§ Vorgegebener Text:
0 Rechtsentwicklung

 

Rz. 1

§ 6 in seiner ursprünglichen Fassung trat durch das Pflege-Versicherungsgesetz (PflegeVG) v. 26.5.1994 (BGBl. I. S. 1014) zum 1.1.1995 in Kraft. Abs. 1 und 2 wurden durch Art. 10 des SGB IX v. 19.6.2001 (BGBl. I S. 1046), in Kraft ab 1.7.2001, geändert. Es handelt sich um Änderungen zur Anpassung an den Sprachgebrauch des SGB IX.

1 Allgemeines

 

Rz. 1a

§ 6 fordert von den Versicherten, in Eigenverantwortung darauf hinzuwirken, dass Pflegebedürftigkeit gar nicht erst eintritt (Abs. 1), und nach Eintritt daran mitzuwirken, dass dieser Zustand überwunden oder gemindert wird oder sich zumindest nicht verschlimmert (Abs. 2). Das präventiv eigenverantwortliche Handeln nach Abs. 1 ist dabei vom Gesetzgeber als Sollvorschrift ausgestaltet worden, wohingegen das Gegenwirken bei bereits eingetretener Pflegebedürftigkeit nach Abs. 2 dem Pflegebedürftigen als verpflichtende Handlung abverlangt wird.

2 Rechtspraxis

2.1 Mitwirkungspflichten

 

Rz. 2

In Anlehnung an § 1 SGB V werden die Versicherten in Abs. 1 angehalten, durch gesundheitsbewusste Lebensführung, durch frühzeitige Beteiligung an Vorsorgemaßnahmen und durch aktive Mitwirkung an Krankenbehandlung und medizinischer Rehabilitation Pflegebedürftigkeit möglichst zu vermeiden.

 

Rz. 3

Abs. 2 erlegt den Pflegebedürftigen hingegen eine Pflicht auf. Die Pflegebedürftigen müssen nach Eintritt von Pflegebedürftigkeit in der im Gesetzestext geschilderten Weise ihrem Zustand entgegenwirken.

2.2 Folgen fehlender Mitwirkung

 

Rz. 4

Ein Verstoß gegen die in Abs. 1 normierte Erwartung des Gesetzgebers bleibt nach allgemeiner Auffassung sanktionslos. § 66 SGB I findet keine Anwendung. Bei einem Verstoß gegen die in Abs. 2 normierten Pflichten hingegen richten sich die Folgen fehlender Mitwirkung ausweislich der Gesetzesbegründung nach § 66 Abs. 2 SGB I (vgl. BR-Drs. 505/93). § 66 Abs. 2 SGB I bezieht sich zwar nach seinem Wortlaut auf die Mitwirkungspflichten nach §§ 62 bis 65 SGB I, § 6 Abs. 2 geht diesen Normen indes als lex specialis vor und § 66 Abs. 2 SGB I nennt ausdrücklich den Bezug von Sozialleistungen bei Pflegebedürftigkeit als einen Tatbestand, der sanktionsrelevante Mitwirkungspflichten auslöst.

 

Rz. 5/6

(unbesetzt)

§ Aufgabe:
Schreib den Text von "Ein Verstoß gegen" bis einschließlich "(unbesetzt)" noch einmal ab und ersetze dabei "sanktionslos" durch "folgenlos". Das Material spielt hierfür keine Rolle.

§ Einträge:
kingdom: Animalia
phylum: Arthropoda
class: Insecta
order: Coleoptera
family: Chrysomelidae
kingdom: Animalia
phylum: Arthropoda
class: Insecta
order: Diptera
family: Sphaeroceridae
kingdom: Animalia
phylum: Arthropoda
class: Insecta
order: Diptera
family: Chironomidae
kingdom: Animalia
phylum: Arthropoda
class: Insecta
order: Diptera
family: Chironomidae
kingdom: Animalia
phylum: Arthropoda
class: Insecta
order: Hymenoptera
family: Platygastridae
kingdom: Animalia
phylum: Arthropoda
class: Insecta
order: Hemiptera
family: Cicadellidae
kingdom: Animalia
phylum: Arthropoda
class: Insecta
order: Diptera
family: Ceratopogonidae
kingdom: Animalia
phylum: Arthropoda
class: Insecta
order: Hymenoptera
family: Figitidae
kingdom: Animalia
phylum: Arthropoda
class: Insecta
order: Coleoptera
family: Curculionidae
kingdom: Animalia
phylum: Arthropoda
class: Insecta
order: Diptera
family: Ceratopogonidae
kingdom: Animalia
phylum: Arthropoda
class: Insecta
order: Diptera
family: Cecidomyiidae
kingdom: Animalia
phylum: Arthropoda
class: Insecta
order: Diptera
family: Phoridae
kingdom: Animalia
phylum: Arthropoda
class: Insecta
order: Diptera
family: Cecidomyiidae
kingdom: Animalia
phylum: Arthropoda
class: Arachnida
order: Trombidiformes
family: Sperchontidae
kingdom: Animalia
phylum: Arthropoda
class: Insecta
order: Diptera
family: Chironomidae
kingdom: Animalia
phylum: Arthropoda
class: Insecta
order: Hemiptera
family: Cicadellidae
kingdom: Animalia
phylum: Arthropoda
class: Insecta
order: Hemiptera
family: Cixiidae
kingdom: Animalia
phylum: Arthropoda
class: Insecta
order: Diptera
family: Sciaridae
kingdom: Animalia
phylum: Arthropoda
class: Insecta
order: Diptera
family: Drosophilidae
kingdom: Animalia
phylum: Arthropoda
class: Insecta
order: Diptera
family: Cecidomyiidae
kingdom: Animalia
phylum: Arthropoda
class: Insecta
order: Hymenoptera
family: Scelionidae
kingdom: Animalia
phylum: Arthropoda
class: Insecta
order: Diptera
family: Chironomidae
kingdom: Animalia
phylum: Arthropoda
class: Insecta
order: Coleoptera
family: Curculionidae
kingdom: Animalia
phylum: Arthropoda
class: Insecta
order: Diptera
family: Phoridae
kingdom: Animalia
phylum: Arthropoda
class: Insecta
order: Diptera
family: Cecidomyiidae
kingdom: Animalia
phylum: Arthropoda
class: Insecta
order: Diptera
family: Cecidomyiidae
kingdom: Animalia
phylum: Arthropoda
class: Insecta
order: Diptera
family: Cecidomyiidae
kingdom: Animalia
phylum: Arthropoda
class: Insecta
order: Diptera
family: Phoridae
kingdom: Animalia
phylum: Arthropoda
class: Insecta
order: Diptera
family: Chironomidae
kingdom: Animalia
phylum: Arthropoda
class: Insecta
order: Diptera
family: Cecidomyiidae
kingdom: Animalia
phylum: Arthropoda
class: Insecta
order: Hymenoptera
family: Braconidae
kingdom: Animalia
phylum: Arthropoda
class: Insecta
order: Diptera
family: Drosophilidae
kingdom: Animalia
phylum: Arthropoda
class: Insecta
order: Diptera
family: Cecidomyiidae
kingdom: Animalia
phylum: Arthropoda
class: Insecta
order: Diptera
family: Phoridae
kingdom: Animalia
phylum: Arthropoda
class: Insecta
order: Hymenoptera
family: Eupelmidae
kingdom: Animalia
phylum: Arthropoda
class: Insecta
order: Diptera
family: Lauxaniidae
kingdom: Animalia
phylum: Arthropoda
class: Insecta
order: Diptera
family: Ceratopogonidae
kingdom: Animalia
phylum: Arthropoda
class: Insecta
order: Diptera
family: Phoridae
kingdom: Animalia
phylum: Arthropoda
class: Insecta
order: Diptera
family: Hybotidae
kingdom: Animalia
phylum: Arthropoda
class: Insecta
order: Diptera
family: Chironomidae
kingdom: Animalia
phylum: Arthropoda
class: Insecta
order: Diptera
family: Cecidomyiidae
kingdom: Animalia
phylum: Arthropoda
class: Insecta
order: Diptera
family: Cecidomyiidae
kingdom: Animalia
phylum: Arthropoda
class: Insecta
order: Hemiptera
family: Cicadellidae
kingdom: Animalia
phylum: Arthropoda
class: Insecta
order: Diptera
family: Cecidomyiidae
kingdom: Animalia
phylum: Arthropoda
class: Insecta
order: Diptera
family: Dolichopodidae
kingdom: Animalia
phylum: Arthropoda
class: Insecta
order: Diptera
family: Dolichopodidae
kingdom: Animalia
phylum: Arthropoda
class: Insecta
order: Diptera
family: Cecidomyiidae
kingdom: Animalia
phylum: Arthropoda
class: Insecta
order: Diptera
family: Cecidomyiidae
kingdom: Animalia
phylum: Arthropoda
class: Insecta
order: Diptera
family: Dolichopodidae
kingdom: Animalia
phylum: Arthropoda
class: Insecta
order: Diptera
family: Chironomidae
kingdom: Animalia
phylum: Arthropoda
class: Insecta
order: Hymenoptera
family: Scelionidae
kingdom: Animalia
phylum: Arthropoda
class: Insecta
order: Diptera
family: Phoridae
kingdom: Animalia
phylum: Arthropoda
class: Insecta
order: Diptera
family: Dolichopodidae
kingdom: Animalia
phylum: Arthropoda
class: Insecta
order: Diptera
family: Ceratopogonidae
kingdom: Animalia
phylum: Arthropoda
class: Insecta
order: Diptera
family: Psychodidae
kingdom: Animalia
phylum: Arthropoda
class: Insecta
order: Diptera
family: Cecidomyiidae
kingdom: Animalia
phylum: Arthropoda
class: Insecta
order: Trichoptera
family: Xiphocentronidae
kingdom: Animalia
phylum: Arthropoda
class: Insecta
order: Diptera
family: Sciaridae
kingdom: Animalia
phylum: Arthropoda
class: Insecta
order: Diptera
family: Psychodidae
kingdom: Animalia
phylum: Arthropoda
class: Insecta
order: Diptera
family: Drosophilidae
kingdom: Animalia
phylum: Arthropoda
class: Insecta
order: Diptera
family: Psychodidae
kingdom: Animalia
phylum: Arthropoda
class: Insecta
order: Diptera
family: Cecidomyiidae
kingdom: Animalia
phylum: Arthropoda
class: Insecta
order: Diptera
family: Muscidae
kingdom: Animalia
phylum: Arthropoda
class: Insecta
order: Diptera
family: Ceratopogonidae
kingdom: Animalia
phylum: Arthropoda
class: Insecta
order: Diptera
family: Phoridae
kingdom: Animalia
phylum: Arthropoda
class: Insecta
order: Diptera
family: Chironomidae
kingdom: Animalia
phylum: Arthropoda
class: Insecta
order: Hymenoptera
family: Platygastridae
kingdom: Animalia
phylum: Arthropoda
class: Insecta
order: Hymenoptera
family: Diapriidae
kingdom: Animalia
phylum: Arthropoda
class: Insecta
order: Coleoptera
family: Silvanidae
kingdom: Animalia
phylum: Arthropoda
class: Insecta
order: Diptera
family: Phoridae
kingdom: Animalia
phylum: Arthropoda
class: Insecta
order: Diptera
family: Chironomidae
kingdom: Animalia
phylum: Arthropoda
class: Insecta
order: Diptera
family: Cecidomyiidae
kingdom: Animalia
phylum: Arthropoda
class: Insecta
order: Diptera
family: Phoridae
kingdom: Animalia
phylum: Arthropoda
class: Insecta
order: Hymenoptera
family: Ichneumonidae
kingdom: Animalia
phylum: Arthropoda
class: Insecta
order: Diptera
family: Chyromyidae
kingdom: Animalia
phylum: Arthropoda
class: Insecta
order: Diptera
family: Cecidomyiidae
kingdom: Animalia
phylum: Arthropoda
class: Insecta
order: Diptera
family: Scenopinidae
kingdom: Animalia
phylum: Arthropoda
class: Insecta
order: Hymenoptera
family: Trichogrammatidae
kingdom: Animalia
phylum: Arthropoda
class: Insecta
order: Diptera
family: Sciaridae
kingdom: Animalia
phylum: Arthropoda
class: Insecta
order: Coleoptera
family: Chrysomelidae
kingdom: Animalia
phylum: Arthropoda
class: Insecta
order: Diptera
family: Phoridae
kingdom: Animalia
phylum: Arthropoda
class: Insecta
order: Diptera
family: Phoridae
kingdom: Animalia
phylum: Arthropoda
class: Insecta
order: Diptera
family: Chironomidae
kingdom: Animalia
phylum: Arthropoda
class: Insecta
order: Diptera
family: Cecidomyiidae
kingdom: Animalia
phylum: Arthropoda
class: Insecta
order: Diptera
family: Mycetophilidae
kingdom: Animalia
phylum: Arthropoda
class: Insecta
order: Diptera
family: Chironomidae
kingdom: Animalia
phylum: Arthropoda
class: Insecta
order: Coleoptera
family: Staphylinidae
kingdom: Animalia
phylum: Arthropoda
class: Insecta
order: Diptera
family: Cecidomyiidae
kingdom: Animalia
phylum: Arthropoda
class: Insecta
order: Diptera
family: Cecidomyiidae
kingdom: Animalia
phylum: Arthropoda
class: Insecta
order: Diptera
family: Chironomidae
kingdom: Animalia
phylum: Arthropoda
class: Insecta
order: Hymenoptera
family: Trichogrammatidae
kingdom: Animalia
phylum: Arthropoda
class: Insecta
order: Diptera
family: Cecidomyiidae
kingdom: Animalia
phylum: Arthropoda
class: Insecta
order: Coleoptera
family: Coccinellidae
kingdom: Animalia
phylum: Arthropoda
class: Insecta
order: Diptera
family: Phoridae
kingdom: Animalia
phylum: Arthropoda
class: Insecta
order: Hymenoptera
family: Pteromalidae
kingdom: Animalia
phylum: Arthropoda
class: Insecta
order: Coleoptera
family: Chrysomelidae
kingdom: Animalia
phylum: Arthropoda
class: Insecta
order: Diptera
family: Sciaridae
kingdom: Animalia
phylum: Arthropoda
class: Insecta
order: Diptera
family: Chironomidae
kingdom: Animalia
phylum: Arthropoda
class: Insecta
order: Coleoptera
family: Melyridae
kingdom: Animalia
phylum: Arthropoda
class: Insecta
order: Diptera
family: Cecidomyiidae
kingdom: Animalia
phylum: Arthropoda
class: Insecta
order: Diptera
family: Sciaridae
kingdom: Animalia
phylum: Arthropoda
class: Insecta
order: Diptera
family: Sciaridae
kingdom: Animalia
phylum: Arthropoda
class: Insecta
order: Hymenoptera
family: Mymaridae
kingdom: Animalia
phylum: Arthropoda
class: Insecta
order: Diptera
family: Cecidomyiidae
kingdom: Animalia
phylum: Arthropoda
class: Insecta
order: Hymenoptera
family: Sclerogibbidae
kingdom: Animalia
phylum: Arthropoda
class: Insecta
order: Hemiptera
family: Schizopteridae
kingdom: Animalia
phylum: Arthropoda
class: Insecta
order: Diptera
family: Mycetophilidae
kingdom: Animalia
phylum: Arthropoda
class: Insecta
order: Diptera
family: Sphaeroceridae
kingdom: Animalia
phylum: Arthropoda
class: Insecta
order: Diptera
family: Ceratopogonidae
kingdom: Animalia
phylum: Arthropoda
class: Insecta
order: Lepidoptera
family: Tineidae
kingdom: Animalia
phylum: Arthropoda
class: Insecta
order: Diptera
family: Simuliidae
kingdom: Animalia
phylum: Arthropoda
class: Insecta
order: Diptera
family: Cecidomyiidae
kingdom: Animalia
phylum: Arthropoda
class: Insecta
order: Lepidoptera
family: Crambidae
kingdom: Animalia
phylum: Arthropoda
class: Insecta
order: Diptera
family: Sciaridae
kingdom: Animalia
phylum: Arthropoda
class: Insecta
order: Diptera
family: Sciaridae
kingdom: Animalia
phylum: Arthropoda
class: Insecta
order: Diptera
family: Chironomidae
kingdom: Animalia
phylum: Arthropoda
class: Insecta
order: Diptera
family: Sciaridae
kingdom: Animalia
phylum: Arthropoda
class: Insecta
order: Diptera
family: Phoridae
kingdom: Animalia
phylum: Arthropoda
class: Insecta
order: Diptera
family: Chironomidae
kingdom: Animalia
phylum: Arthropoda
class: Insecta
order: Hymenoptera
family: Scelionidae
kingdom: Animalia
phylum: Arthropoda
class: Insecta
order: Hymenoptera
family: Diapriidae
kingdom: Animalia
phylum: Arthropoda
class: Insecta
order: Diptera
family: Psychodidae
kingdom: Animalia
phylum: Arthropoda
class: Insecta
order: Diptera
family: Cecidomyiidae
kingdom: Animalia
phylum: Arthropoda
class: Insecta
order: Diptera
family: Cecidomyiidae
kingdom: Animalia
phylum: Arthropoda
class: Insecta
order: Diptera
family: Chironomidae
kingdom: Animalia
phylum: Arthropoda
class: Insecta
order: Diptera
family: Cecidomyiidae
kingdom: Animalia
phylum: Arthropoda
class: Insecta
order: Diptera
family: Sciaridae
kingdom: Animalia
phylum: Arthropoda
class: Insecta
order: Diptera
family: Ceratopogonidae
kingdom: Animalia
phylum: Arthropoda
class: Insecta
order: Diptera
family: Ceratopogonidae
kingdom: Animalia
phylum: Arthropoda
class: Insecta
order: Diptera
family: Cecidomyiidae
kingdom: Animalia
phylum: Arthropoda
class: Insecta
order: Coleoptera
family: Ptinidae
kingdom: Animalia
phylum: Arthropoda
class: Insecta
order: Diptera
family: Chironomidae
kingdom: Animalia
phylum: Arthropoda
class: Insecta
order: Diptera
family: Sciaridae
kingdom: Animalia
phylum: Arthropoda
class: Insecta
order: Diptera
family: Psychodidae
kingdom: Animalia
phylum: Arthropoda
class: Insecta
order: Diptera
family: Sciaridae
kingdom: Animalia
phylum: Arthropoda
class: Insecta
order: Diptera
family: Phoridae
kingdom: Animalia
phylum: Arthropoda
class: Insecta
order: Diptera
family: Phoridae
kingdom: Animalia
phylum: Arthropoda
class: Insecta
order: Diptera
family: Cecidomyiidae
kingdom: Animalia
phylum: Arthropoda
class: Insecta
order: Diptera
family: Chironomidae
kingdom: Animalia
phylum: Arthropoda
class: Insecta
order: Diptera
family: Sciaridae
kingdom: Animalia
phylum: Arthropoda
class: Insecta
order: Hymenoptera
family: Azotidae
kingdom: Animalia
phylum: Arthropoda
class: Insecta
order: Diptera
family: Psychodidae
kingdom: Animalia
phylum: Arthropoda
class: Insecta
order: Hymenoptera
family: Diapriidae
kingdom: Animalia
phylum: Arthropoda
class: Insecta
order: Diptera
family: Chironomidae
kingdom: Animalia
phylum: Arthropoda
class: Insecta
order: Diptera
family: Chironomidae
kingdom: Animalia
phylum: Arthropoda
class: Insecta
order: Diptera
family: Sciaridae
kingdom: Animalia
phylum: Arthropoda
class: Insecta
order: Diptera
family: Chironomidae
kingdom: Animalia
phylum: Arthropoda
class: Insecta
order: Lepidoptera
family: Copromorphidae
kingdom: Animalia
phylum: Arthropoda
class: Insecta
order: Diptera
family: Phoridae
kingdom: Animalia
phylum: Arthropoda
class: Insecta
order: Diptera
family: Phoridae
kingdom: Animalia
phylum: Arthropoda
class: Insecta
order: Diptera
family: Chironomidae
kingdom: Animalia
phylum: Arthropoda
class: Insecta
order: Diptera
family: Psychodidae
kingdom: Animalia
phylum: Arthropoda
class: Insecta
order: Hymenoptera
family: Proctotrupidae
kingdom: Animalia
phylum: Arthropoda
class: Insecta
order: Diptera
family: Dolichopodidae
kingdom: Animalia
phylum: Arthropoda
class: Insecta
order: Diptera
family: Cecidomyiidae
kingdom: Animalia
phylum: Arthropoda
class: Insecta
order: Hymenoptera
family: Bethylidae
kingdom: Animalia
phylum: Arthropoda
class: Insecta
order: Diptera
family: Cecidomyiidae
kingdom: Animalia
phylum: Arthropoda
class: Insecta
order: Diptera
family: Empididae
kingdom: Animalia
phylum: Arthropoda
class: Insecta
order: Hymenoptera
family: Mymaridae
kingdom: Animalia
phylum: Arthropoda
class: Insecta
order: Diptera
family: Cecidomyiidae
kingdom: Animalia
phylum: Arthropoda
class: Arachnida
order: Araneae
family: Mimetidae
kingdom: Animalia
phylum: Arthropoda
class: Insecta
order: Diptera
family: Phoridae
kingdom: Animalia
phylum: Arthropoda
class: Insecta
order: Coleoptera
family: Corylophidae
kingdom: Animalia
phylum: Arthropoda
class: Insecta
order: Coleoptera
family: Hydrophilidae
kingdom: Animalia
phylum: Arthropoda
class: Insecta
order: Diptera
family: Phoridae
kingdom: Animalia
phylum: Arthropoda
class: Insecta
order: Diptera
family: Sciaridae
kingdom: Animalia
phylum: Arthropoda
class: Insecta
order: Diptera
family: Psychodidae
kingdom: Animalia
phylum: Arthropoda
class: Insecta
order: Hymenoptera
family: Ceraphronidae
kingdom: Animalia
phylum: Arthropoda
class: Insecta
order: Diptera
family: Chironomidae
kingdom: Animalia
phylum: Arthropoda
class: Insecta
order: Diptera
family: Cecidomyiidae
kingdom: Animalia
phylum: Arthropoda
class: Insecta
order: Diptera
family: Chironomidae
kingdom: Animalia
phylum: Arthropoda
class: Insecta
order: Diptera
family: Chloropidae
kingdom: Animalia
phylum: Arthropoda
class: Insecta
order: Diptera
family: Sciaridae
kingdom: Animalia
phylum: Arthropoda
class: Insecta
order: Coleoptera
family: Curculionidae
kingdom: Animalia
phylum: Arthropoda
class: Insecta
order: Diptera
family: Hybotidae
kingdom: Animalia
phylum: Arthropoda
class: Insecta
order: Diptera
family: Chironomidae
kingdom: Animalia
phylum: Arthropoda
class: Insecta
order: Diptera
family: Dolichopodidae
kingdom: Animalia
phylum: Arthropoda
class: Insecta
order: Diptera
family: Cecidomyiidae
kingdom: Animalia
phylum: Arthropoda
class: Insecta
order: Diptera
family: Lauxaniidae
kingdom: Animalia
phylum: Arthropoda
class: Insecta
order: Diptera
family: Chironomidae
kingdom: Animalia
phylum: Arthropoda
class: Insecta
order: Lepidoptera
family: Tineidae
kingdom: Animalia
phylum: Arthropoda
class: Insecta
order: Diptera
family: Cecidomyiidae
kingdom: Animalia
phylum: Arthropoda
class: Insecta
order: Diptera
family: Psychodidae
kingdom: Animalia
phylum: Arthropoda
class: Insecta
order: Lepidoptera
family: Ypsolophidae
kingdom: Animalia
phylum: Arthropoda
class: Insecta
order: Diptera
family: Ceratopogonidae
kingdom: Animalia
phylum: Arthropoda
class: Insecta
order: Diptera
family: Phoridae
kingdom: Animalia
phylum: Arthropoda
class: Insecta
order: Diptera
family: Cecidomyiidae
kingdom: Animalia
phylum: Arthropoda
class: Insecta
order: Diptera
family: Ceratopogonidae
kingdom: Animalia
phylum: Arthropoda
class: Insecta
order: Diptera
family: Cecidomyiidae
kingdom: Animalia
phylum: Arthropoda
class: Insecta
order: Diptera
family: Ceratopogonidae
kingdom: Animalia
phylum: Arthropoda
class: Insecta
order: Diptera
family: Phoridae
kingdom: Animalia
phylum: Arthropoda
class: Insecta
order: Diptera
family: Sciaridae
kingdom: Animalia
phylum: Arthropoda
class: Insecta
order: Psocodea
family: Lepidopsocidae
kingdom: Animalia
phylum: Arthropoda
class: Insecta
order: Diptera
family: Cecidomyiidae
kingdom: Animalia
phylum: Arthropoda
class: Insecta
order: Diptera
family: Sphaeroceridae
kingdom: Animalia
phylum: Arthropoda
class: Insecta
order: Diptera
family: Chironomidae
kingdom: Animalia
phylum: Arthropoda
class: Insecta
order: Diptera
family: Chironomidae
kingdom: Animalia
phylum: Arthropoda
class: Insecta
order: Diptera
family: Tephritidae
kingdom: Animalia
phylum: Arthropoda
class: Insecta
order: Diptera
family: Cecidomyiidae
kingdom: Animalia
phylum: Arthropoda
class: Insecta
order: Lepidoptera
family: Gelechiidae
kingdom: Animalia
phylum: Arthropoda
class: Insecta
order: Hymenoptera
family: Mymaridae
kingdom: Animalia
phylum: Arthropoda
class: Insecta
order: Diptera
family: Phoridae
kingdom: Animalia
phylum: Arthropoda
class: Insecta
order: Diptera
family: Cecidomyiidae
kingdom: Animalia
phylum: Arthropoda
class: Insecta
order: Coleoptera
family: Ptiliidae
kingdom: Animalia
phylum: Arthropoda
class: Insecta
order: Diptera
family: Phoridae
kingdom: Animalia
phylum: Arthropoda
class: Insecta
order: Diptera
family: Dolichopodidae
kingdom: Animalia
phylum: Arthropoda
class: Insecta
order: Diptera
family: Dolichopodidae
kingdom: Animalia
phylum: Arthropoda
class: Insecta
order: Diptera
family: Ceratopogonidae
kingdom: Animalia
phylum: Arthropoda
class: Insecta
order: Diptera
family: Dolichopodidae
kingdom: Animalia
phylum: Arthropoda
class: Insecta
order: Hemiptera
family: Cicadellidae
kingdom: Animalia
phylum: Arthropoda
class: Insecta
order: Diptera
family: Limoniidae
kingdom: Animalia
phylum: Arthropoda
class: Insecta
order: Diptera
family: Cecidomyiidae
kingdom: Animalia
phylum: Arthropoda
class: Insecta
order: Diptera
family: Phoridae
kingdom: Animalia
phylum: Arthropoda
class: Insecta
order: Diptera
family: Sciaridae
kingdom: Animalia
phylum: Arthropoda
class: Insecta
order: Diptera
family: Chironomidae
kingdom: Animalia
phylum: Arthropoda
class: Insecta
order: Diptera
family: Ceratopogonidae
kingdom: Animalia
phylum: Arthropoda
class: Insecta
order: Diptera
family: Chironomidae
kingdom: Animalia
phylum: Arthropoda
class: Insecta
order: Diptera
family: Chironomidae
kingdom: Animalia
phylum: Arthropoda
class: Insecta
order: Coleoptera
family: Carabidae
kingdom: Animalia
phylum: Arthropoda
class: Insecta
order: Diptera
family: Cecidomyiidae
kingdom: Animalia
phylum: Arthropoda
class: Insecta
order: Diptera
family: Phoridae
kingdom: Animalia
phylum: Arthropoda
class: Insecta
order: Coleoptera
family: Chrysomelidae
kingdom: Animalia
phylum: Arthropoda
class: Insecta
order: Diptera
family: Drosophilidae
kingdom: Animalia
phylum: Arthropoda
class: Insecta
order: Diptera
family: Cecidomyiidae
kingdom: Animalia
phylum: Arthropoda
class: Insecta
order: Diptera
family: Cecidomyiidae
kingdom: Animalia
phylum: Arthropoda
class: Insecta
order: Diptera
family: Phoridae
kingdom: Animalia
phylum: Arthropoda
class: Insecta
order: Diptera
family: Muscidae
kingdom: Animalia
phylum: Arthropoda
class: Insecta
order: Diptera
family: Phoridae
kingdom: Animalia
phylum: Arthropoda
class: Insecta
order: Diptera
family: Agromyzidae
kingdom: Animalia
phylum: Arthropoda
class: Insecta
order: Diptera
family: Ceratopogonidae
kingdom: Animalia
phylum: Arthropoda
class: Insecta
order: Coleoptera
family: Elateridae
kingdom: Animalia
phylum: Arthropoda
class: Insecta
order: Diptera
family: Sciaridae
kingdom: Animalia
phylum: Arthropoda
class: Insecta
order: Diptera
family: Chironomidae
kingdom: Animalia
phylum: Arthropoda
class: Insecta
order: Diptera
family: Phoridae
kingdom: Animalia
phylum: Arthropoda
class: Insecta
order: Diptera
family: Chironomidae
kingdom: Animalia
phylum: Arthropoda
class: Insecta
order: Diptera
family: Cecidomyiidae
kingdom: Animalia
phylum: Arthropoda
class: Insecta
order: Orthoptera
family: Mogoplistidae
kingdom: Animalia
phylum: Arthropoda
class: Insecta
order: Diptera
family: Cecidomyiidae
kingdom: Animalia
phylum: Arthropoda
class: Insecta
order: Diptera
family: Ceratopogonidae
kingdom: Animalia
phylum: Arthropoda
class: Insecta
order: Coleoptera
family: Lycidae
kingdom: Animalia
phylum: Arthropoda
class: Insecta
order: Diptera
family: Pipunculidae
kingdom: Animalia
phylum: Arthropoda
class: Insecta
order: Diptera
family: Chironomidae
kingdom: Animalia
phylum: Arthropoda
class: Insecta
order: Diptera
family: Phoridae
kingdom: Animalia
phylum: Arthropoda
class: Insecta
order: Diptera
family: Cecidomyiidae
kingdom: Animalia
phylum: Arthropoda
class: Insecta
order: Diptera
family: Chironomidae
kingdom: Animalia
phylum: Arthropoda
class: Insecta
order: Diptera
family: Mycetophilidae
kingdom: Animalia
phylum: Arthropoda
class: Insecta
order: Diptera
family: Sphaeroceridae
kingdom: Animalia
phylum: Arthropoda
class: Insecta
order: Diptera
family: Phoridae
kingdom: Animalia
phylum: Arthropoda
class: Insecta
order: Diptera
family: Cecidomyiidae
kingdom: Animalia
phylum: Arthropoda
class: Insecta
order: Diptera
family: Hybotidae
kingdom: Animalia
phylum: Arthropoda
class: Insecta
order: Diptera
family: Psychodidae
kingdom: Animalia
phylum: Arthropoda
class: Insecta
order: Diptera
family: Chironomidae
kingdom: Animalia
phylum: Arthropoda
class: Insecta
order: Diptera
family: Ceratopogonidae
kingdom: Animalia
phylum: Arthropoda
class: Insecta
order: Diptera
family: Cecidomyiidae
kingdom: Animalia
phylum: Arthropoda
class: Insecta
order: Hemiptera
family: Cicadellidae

§ Lösung:
Ein Verstoß gegen die in Abs. 1 normierte Erwartung des Gesetzgebers bleibt nach allgemeiner Auffassung folgenlos. § 66 SGB I findet keine Anwendung. Bei einem Verstoß gegen die in Abs. 2 normierten Pflichten hingegen richten sich die Folgen fehlender Mitwirkung ausweislich der Gesetzesbegründung nach § 66 Abs. 2 SGB I (vgl. BR-Drs. 505/93). § 66 Abs. 2 SGB I bezieht sich zwar nach seinem Wortlaut auf die Mitwirkungspflichten nach §§ 62 bis 65 SGB I, § 6 Abs. 2 geht diesen Normen indes als lex specialis vor und § 66 Abs. 2 SGB I nennt ausdrücklich den Bezug von Sozialleistungen bei Pflegebedürftigkeit als einen Tatbestand, der sanktionsrelevante Mitwirkungspflichten auslöst.

 

Rz. 5/6

(unbesetzt)